- _Excerto_:
========

O entendimento do recorrente de que o prazo de 3 anos previsto no artigo 498º, nº1 do CC, só se poderia iniciar após o trânsito em julgado da decisão que julgou improcedente a oposição à execução no âmbito do processo nº 143/2002 da 3ª Sec. da 1ª Vara Cível de Lisboa – Outubro de 2009 – porquanto só nesta data teria conhecimento do direito que lhe competia e da extensão integral dos danos que peticionou, não se pode aceitar pelas razões, a seguir indicadas.

Da factualidade dada como assente resulta que o Recorrente foi sócio da sociedade por quotas “ F…” até 2000 e sócio-gerente até Maio de 98 (factos dados como provados 1) e 2).

Também foi dado como provado que em Março de 97 a F… constituiu garantia bancária especifica para circulação intra-comunitária com o nº 80/97, no âmbito da qual a C… se obrigou com principal pagador, ao primeiro pedido da Direcção Geral das Alfândegas de Lisboa, a pagar no prazo de 8 dias a contar da data do pedido todos as quantias da responsabilidade da F… bem como que, como contra garantia junto da C…, foi subscrita uma livrança pela sociedade e avalizada pelos sócios ( factos provados 5) a 7) .

Ora, o os actos que determinaram o acionamento da garantia – não pagamento de divida referente à liquidação do imposto sobre o tabaco - que o Recorrente reputa ilícito foram do conhecimento deste último pelas notificações levadas a cabo pela Direção das Alfândegas, Alfandega do Jardim do Tabaco, em 97 e Abril de 98, período em que desempenhava as funções de gerente ( CFR. FACTOS PROVADOS DE 1) a 9).

Por outro lado, foi o ora recorrente citado em data anterior a 24-01-2008, da execução instaurada pela C… contra a F… em que é co-executado o recorrente,para cobrança da quantia que aquela pagou em virtude da entidade afiançada no âmbito da garantia bancária nº 80/97 – “F…” – não ter procedido ao pagamento da divida relativa à liquidação do referido imposto sobre o tabaco ( cfr. factos dados como provados nºs 10 a 13).
Assim, em data anterior a 24.1.2008, já o recorrente tinha conhecimento e estava em condições de formular um juízo objetivo pelo qual poderia qualificar o acto como gerador de responsabilidade civil, sendo-lhe já perceptível ter sofrido danos em consequência dele, isto é, já tinha o recorrente conhecimento dos pressupostos fácticos da responsabilidade civil.

========

- _Dados fornecidos_:
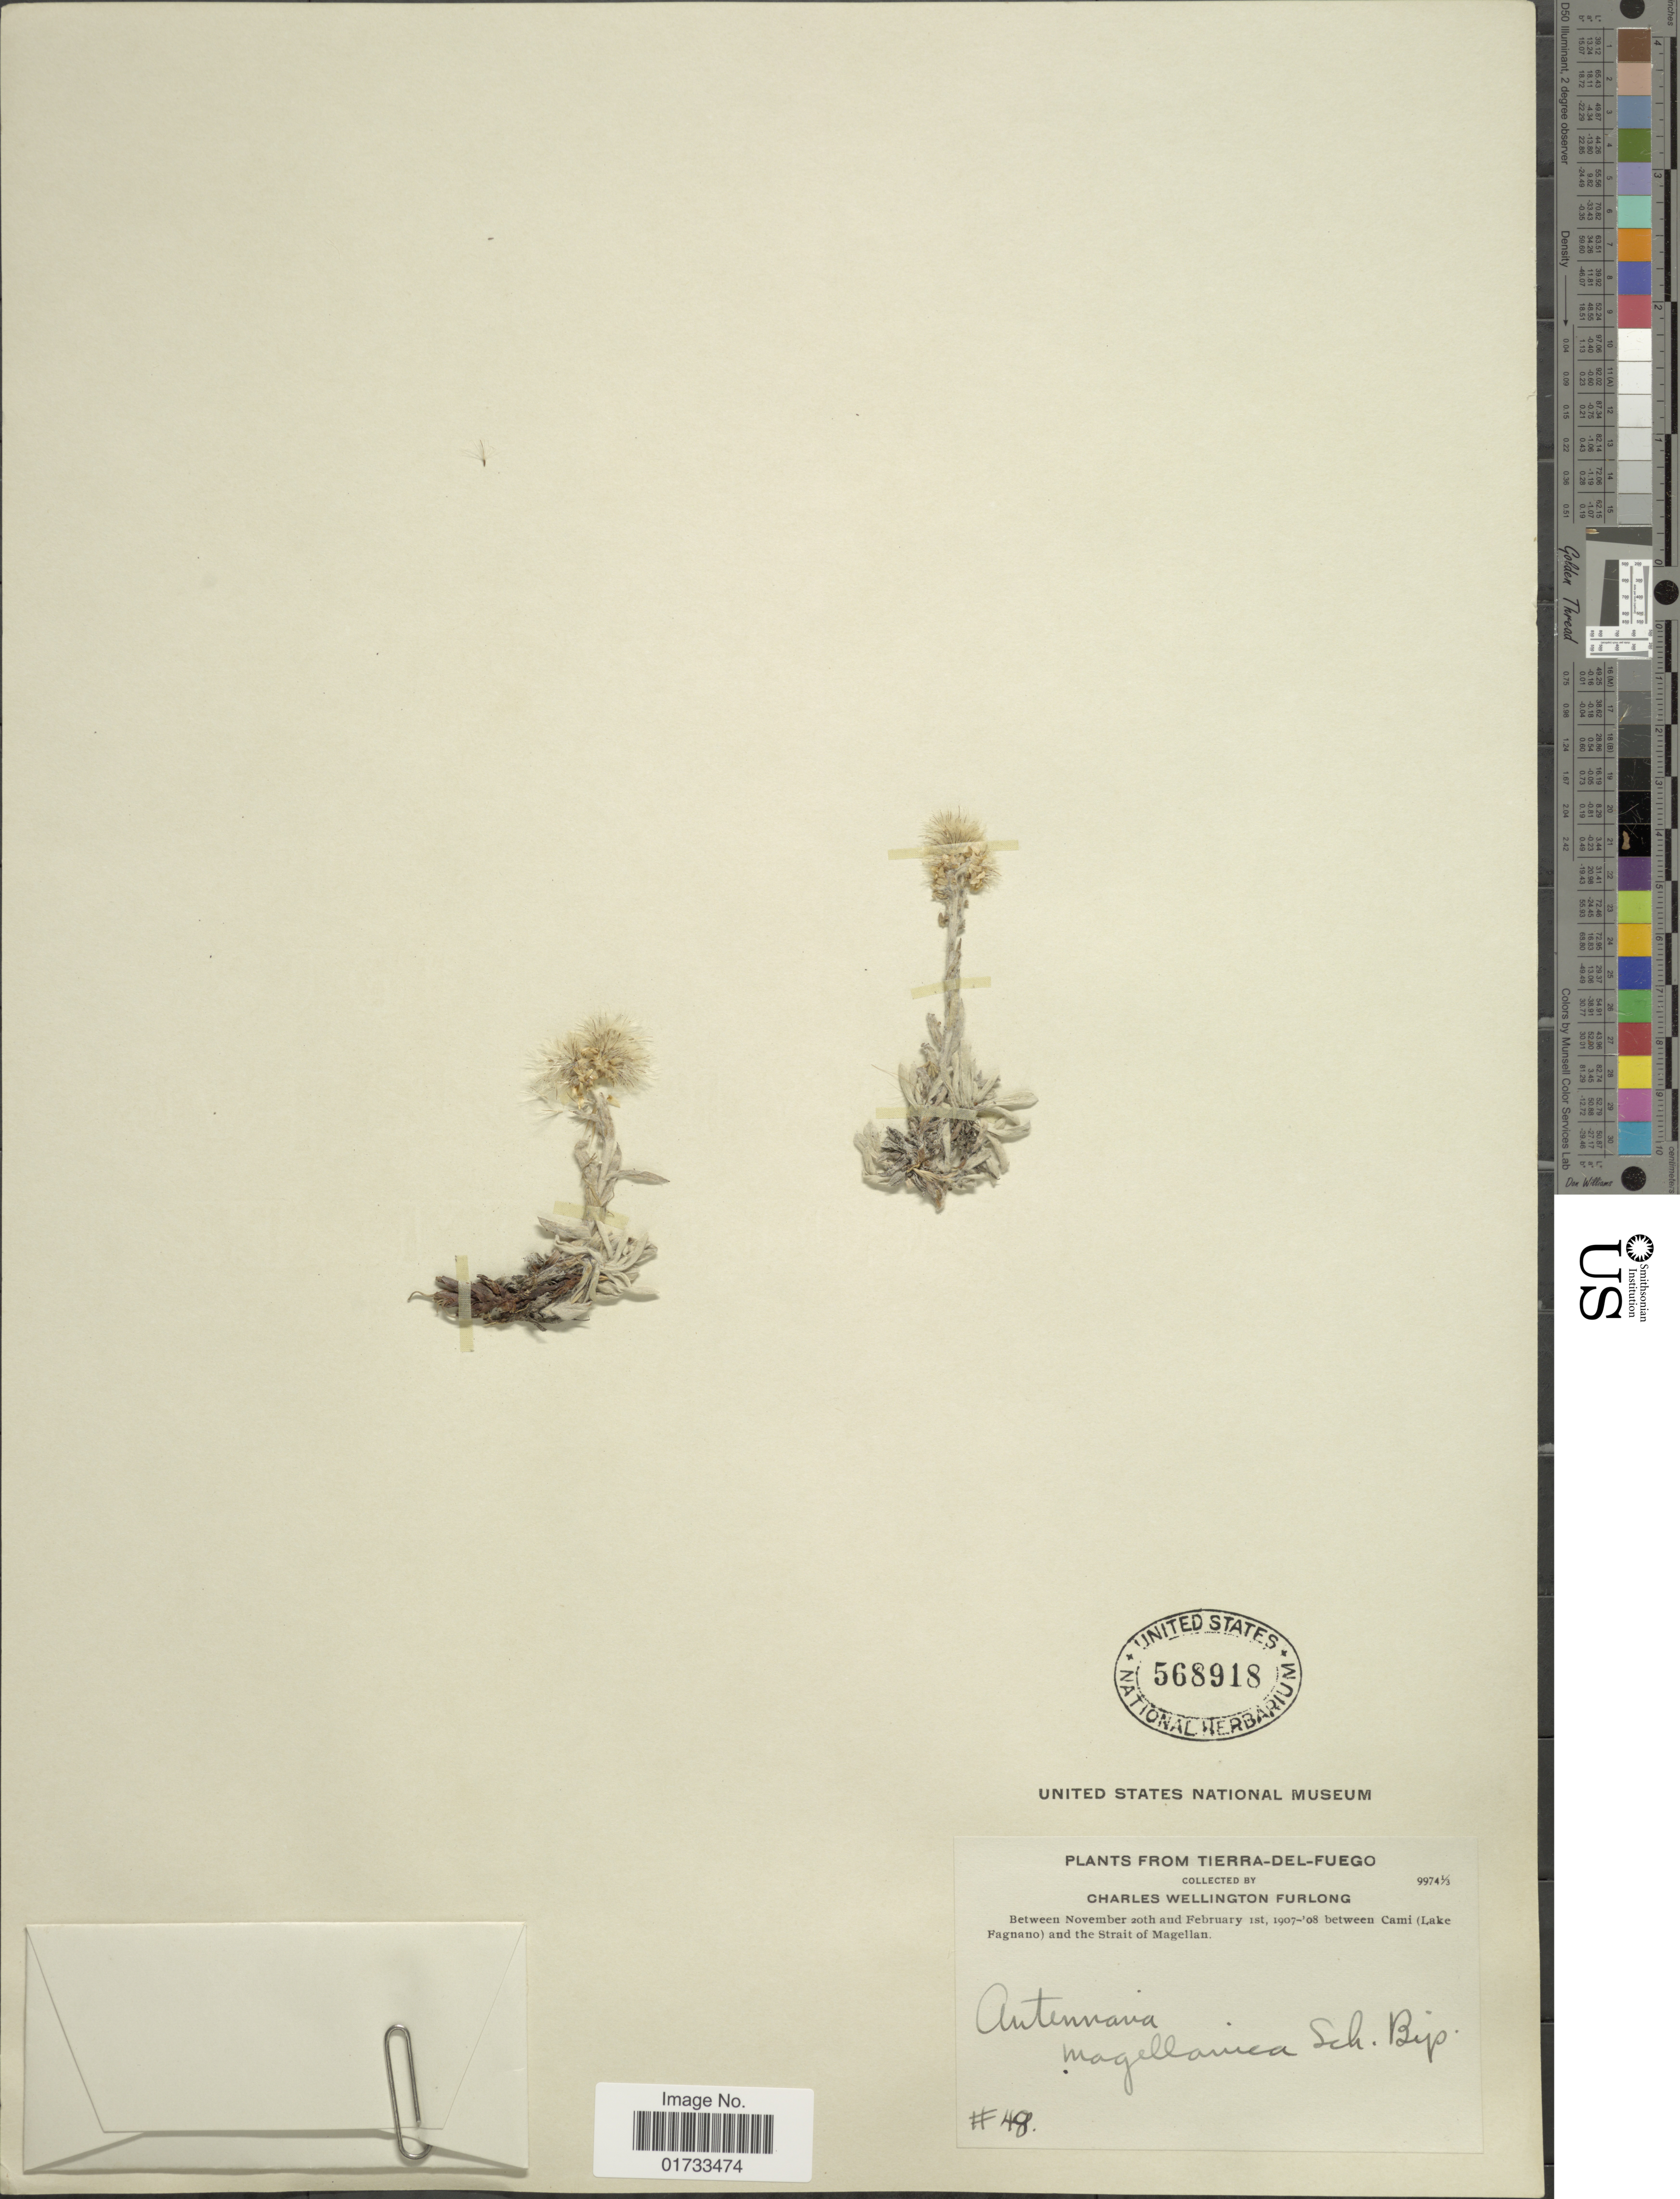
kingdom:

========

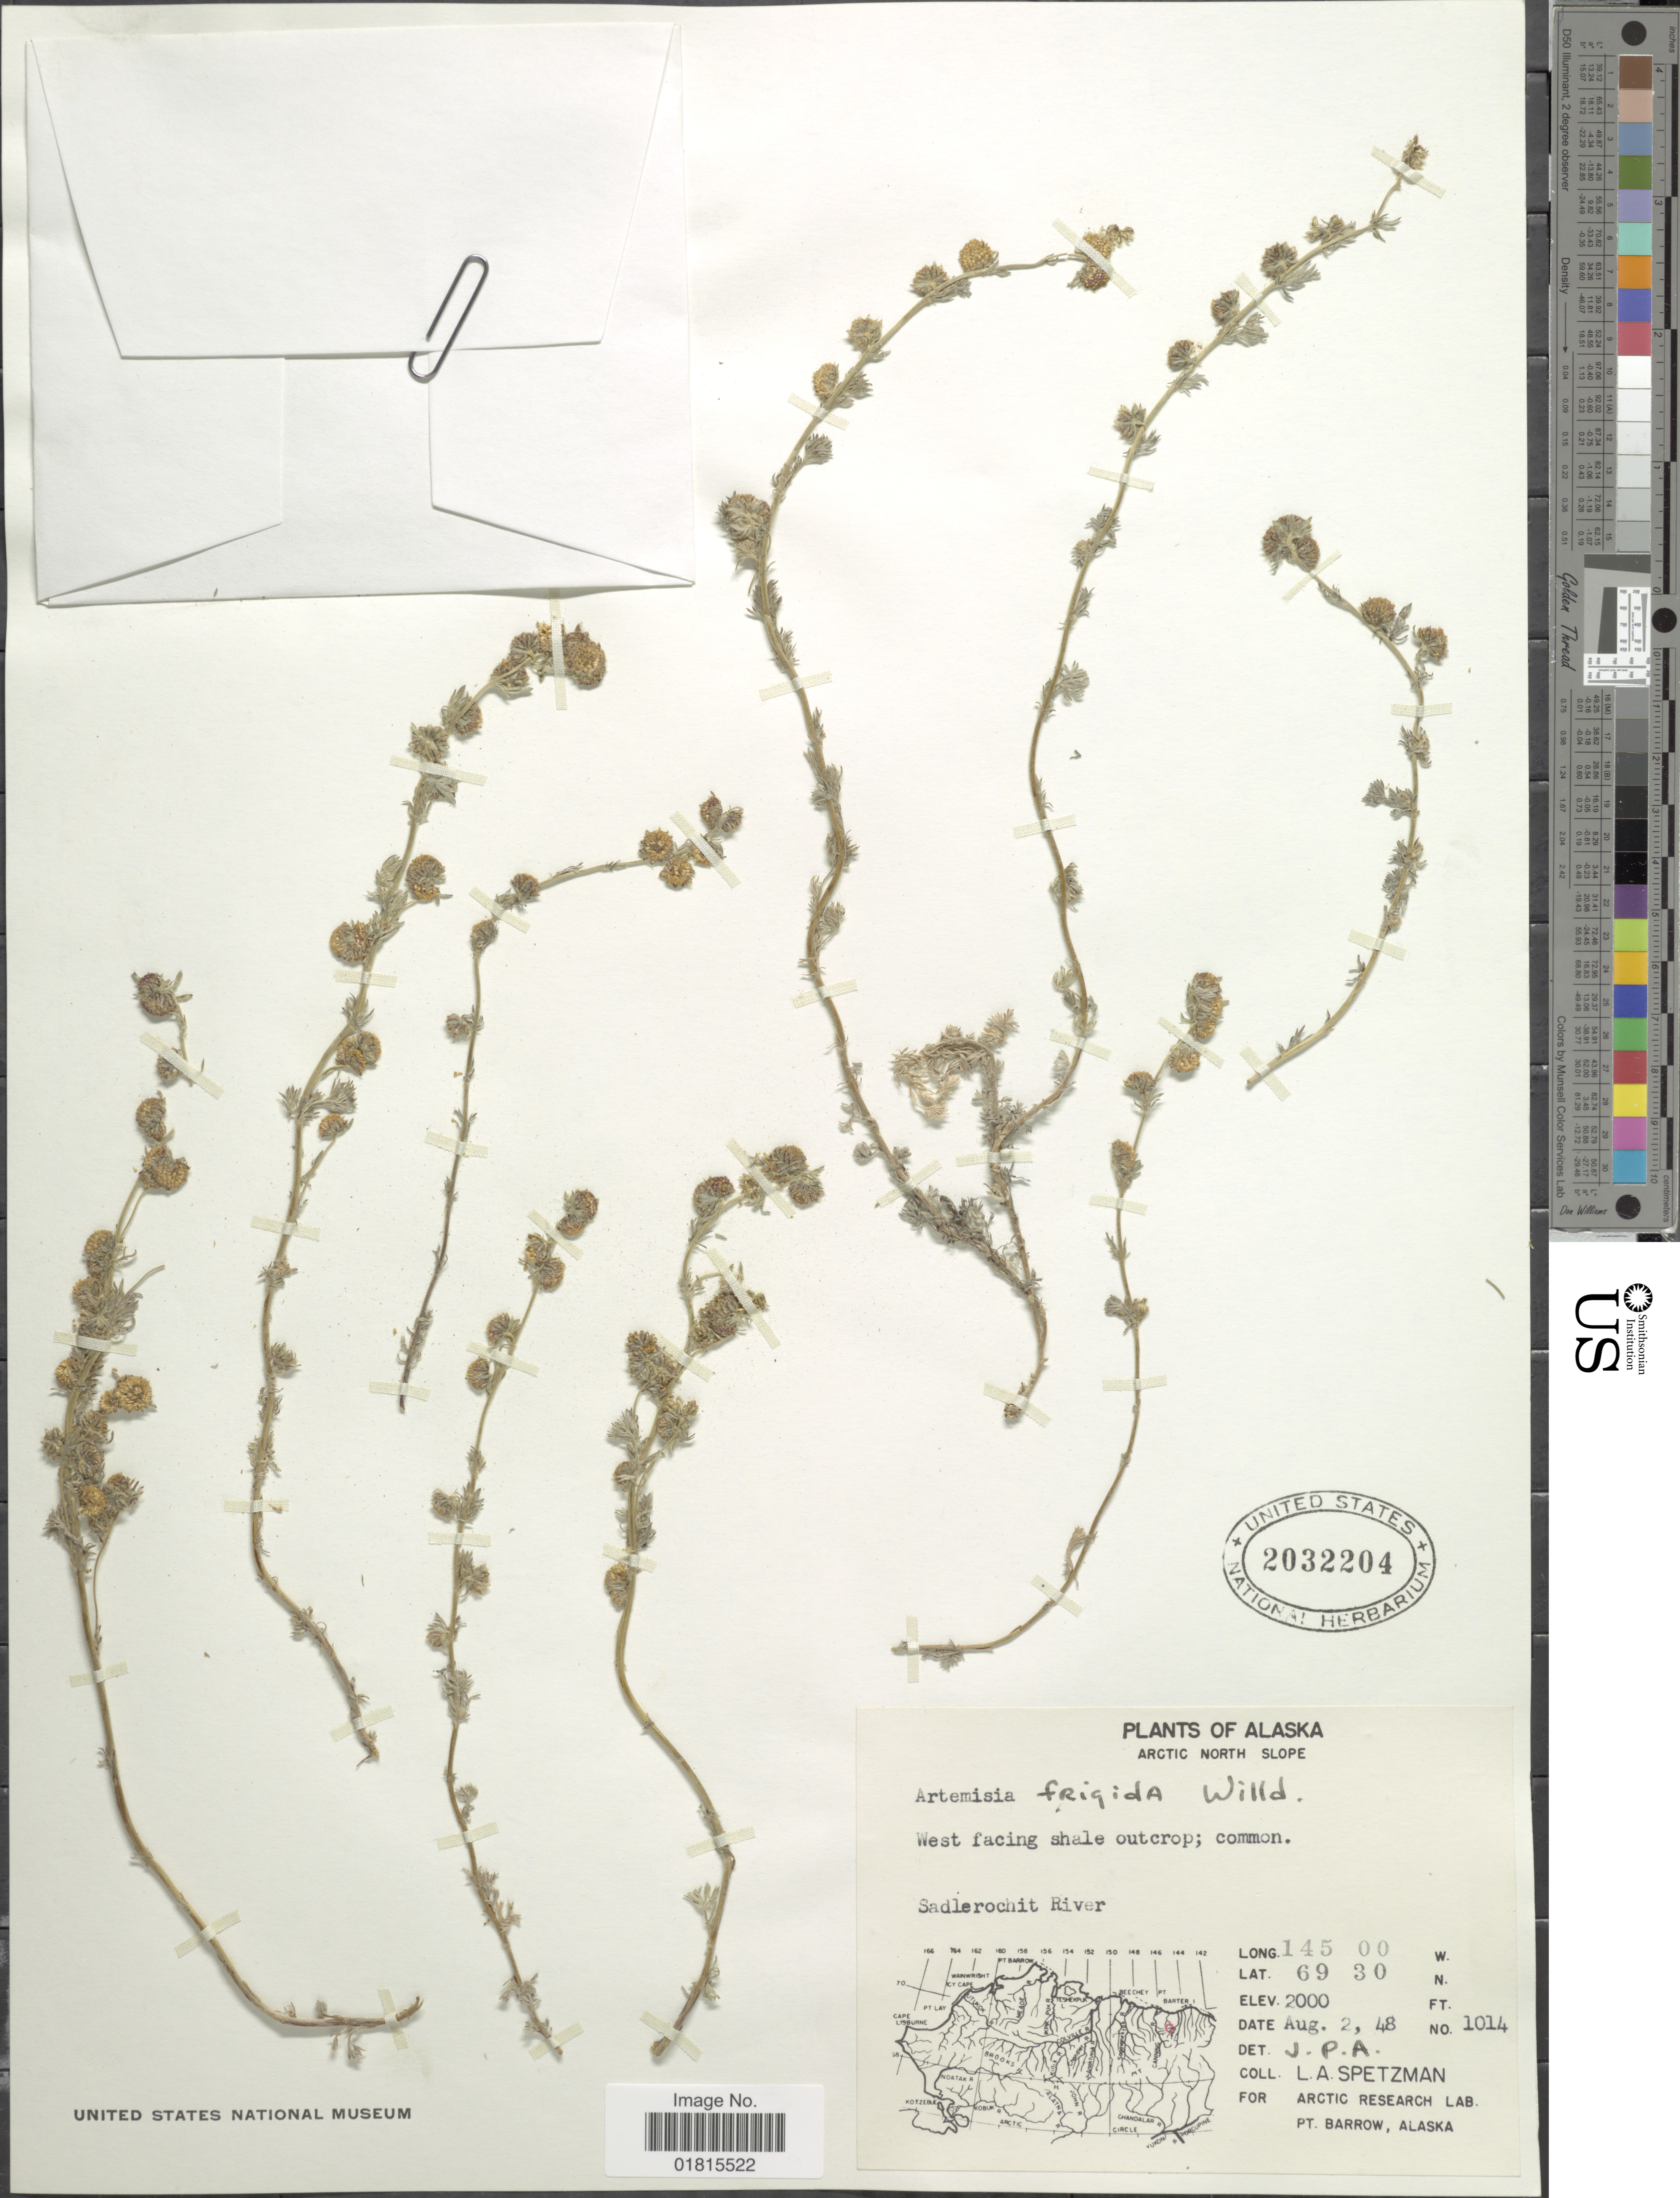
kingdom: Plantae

========

- _Exercícios_:
- A) Transcreva o excerto sobre o prazo de prescrição, começando em "Por outro lado, foi" e terminando em "da responsabilidade civil.".
- B) Segundo o excerto sobre o prazo de prescrição, que número tem a garantia bancária constituída pela F… em março de 97?
- C) Prossiga com o excerto sobre o prazo de prescrição a partir da última frase apresentada.
Os registos não têm qualquer papel neste exercício.

- _Respostas_:
- A)
Por outro lado, foi o ora recorrente citado em data anterior a 24-01-2008, da execução instaurada pela C… contra a F… em que é co-executado o recorrente,para cobrança da quantia que aquela pagou em virtude da entidade afiançada no âmbito da garantia bancária nº 80/97 – “F…” – não ter procedido ao pagamento da divida relativa à liquidação do referido imposto sobre o tabaco ( cfr. factos dados como provados nºs 10 a 13).
Assim, em data anterior a 24.1.2008, já o recorrente tinha conhecimento e estava em condições de formular um juízo objetivo pelo qual poderia qualificar o acto como gerador de responsabilidade civil, sendo-lhe já perceptível ter sofrido danos em consequência dele, isto é, já tinha o recorrente conhecimento dos pressupostos fácticos da responsabilidade civil.

- B) 80/97.

- C)
Quando ocorreu o trânsito da decisão dos embargos de executado deduzidos pelo recorrente – Outubro de 2009 – já há muito ele era conhecedor da lesão, porquanto o acto que definiu a situação jurídica em causa e que o próprio Autor, ora recorrente, identifica como lesivo para os seus interesses e, como tal gerador do direito à indemnização – actuação ilícita da AT ao acionar a garantia bancária - , ocorreu antes de 2008 e, portanto muito antes do trânsito em julgado da decisão proferida na oposição à execução.

Ora, como se escreve no douto Ac. do STA de 6.2.2014, 01811/13:
“I – O «conhecimento», pelo lesado, «do direito que lhe compete» – como refere o art.º 498º, n.º 1, do Código Civil – consiste em ele conhecer os factos constitutivos dos requisitos da responsabilidade, pelo que não traduz a sua consciência de que haja uma possibilidade legal de ressarcimento.
II – Assim, a circunstância do lesado se ter abstido de encarar os factos lesivos por uma certa perspectiva jurídica, que levaria à responsabilização de determinadas entidades, é inapta para modificar o termo inicial do prazo de prescrição, diferindo-o para o momento em que lhe ocorresse olhar os factos por esse prisma….
…IV – Daí que esse lesado, conhecendo a lesão, não possa ignorar uma das suas óbvias linhas de causalidade e diferir para o momento futuro em que se lembrou dela o «dies a quo» do prazo prescricional do direito a exercer contra os respectivos agentes.”

Quanto ao não conhecimento da extensão integral dos danos antes do trânsito da decisão da improcedência dos embargos e da penhora bem como à falta de legitimidade do recorrente para instaurar uma acção contra o Estado antes daqueles momentos, também falece a argumentação do recorrente pois, como se escreve no douto Acórdão desse Venerando Tribunal de 6.2.2014, 0512/13:

“ I - O direito de indemnização por responsabilidade civil extra-contratual dos entes públicos e dos titulares dos seus órgãos e agentes por prejuízos decorrentes de actos de gestão pública, incluindo o direito de regresso, prescreve no prazo de três anos, a contar da data em que o lesado teve conhecimento do direito que lhe compete, embora com desconhecimento da extensão integral dos danos, nos termos do disposto no art. 498º, nº 1, do Código Civil….”.

Aliás, nos casos em que o lesado ignore a extensão do seu dano, até o artigo 556º, , nº1 b) do CPC ( anterior 471º, n1, al b) permite que ele formule logo um pedido de indemnização genérico a liquidar antes de começar a discussão da causa – artº 358º nº1 do CPC);

Tal possibilidade do lesado deduzir um pedido genérico mostra bem que o prazo prescricional já está em curso pois, de outro modo, cair-se-ia no absurdo de dizer que o lesado já pode exercer o seu direito (embora em termos genéricos) e, simultaneamente, que ele não trem ainda “ conhecimento do direito que lhe compete”.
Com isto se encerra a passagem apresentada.